L’homme était à la fois sincère et compétent. Dès 2005, il répétait à ses contacts  «c’est un échec cuisant, on va dans le mur ». Il mettait en doute la capacité des hommes politiques à réformer, parce que cela est coûteux électoralement. Il en était tellement convaincu qu’il  a proposé au Roi de le nommer lui-même ministre de l’Education nationale. C’est Akhchichen, qui a longtemps collaboré à la COSEF, qui a hérité du poste. Son programme d’urgence a buté sur les  corporatismes de ceux-là même qui annoncent la mort clinique. La violence au sein de l’école n’est qu’un indice de la dévalorisation sociale de cette institution.

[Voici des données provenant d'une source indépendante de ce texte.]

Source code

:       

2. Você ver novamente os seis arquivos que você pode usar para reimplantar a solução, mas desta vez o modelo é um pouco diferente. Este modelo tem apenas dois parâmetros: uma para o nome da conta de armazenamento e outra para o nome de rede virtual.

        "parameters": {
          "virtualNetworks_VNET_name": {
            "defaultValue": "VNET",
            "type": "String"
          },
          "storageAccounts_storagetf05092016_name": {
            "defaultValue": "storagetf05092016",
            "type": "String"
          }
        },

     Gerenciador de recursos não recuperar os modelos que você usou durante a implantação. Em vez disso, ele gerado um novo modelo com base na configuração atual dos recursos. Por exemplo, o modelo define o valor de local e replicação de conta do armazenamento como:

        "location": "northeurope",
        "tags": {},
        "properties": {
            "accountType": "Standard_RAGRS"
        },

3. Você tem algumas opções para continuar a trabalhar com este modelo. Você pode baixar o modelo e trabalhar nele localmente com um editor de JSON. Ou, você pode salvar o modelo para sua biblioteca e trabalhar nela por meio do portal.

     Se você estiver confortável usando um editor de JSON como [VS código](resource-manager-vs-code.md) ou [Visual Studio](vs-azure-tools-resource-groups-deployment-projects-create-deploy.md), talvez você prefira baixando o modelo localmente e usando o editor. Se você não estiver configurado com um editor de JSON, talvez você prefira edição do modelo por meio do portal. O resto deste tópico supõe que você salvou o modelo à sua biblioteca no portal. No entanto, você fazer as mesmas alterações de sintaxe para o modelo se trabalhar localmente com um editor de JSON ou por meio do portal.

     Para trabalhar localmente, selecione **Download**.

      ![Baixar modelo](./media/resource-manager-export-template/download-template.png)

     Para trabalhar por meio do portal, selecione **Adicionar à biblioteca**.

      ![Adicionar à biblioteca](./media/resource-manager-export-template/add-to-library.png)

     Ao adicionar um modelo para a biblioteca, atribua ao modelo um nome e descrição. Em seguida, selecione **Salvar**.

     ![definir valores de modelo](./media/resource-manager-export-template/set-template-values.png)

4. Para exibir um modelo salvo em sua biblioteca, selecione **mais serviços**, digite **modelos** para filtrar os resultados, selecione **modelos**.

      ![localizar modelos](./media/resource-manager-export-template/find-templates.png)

Inverser la tendance doit être le point  de départ de toute réforme. L’école doit redevenir un sanctuaire, où le savoir sous toutes ses formes est dispensé, dans le respect des valeurs  fondatrices, à savoir le respect de soi et d’autrui, l’intégration au projet collectif et aux règles qu’il impose. Ce n’est que cette école-là qui peut redevenir un moyen d’assurer l’égalité des chances et rejouer son rôle d’ascenseur social. Ce rôle, elle l’a joué par le passé, les fils du peuple ont pu diriger le pays grâce à l’école publique. Parce que la massification ne signifie pas la démocratisation  et que la recherche des chiffres sur la généralisation, dans une école en faillite, n’est en rien égalitaire, nous avons mis en place un Tchernobyl social, basé sur l’apartheid par l’argent.  

Seules les classes moyennes supérieures et les riches peuvent assurer à leurs enfants les cursus d’excellence, par le biais du privé, puis des écoles et universités étrangères. Il est naïf de croire  que des accords avec ces institutions assureront l’égalité, biaisée par le niveau de l’enseignement de base. Finalement, le meilleur moyen de sauver  l’école publique, c’est justement de la sortir du jeu politique et d’en faire un enjeu pour toute la société. Accepter qu’elle est en faillite, en mort clinique, c’est accepter la distension du lien social  avec tout ce qu’il comporte comme risques d’implosion. C’est cette attitude suicidaire qui est celle de nos décideurs depuis des décennies.